La Source grecque/Note de l’éditeur

Gallimard (p. 7-8).

Note de l’Éditeur.

Ce recueil est formé de traductions du grec et d’études ou de fragments d’études concernant la pensée grecque. Deux de ces études sont des articles que Simone Weil publia dans des revues. Les autres textes sont tirés de ses cahiers.

L’article L’Iliade ou le Poème de la Force a été écrit en 1939-1940 et devait paraître dans la Nouvelle Revue française, quand se produisit l’offensive allemande. Il ne put être publié dans Paris occupé. Il le fut à Marseille, dans les Cahiers du Sud (décembre 1940 — janvier 1941), sous le nom d’Émile Novis, anagramme de Simone Weil. Les Cahiers du Sud l’ont de nouveau publié après la guerre (no 284, 1947), sous le nom véritable de l’auteur.

Le fragment sur Zeus et Prométhée a été probablement écrit en 1942-1943 ; Plaintes d’Électre et reconnaissance d’Oreste, en 1942. Dans le premier de ces textes, la traduction d’un passage d’Agamemnon est différente de celle qu’on trouve dans les Intuitions pré-chrétiennes, et elle est plus complète. Dans le second, ce qui est traduit d’Électre comprend beaucoup plus que les quelques vers de la scène de la reconnaissance qui étaient traduits dans les Intuitions pré-chrétiennes, et même ces quelques vers sont traduits un peu différemment ici.

L’article intitulé Antigone a été publié avant la guerre dans une petite revue d’usine : Entre nous, chronique de Rosières (16 mai 1936). Il a été retrouvé récemment par M. Jacques Cabaud, qui a cherché à Rosières, près de Bourges, cette revue introuvable ailleurs et fort rare là-bas. Une lettre publiée dans La Condition ouvrière (pp. 153-154), lettre que Simone Weil adressa en avril ou mai 1936 au directeur de l’usine, qui était aussi celui de la revue, montre dans quel dessein elle l’a écrit et en explique le caractère : « Je me demandais avec inquiétude comment j’arriverais à prendre sur moi d’écrire en me soumettant à des limites imposées, car il s’agit évidemment de vous faire de la prose bien sage, autant que j’en suis capable… Heureusement il m’est revenu à la mémoire un vieux projet qui me tient vivement au cœur, celui de rendre les chefs-d’œuvre de la poésie grecque (que j’aime passionnément) accessibles aux masses populaires. J’ai senti, l’an dernier, que la grande poésie grecque serait cent fois plus proche du peuple, s’il pouvait la connaître, que la littérature française classique et moderne. J’ai commencé par Antigone. Si j’ai réussi dans mon dessein, cela doit pouvoir intéresser et toucher tout le monde — depuis le directeur jusqu’au dernier manœuvre ; et celui-ci doit pouvoir pénétrer là-dedans presque de plain-pied, et cependant sans avoir jamais l’impression d’aucune condescendance, d’aucun effort accompli pour se mettre à sa portée. C’est ainsi que je comprends la vulgarisation. Mais j’ignore si j’ai réussi. »

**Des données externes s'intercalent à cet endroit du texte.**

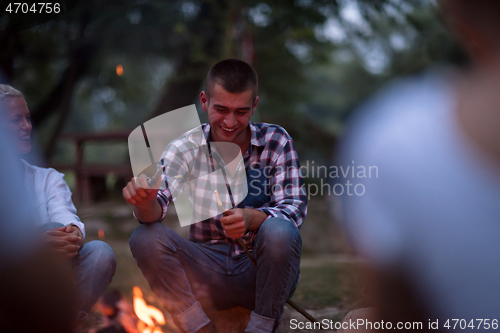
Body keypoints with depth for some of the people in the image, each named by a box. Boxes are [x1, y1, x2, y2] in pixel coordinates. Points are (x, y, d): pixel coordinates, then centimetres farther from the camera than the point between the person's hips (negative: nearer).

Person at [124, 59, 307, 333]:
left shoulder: (276, 141, -4)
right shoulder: (186, 148, -3)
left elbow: (295, 207, -13)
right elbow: (154, 212, -16)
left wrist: (252, 218, -35)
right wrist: (145, 200, -42)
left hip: (260, 269, -1)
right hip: (208, 273, 1)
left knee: (279, 231, -32)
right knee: (145, 238, -22)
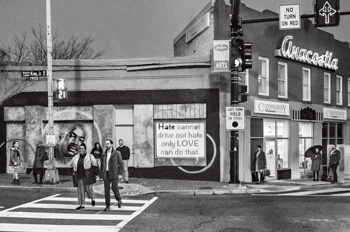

La traduction du Printemps de Méléagre, qui termine la première partie, a été trouvée dans un des cahiers que Simone Weil laissa à New-York quand elle partit pour Londres en 1942.

Dieu dans Platon et les autres textes concernant Platon, ainsi que la traduction des fragments d’Héraclite et la note Dieu dans Héraclite, sont tirés des cahiers rédigés à Marseille et à New-York entre la fin de 1940 et le mois de novembre 1942.

Les notes sur Cléanthe, Phérécyde, Anaximandre et Philolaos ont été écrites à Londres en 1943. Elles ont été laissées dans l’ordre où elles se trouvent dans le manuscrit.

On a cherché à grouper dans la première partie ce qui concerne les poètes grecs, dans la seconde, ce qui concerne les philosophes. Dans la première partie, on a suivi l’ordre chronologique des auteurs grecs, mais il n’était pas possible de suivre cet ordre dans la seconde sans bouleverser parfois les textes de Simone Weil, et l’on a préféré suivre l’ordre chronologique des études elles-mêmes, non des sujets.

Il a semblé que ces textes, ainsi réunis, permettaient de saisir mieux qu’on n’avait pu le faire encore ce qu’est pour Simone Weil l’esprit de la Grèce et quelle part a la source grecque dans sa pensée.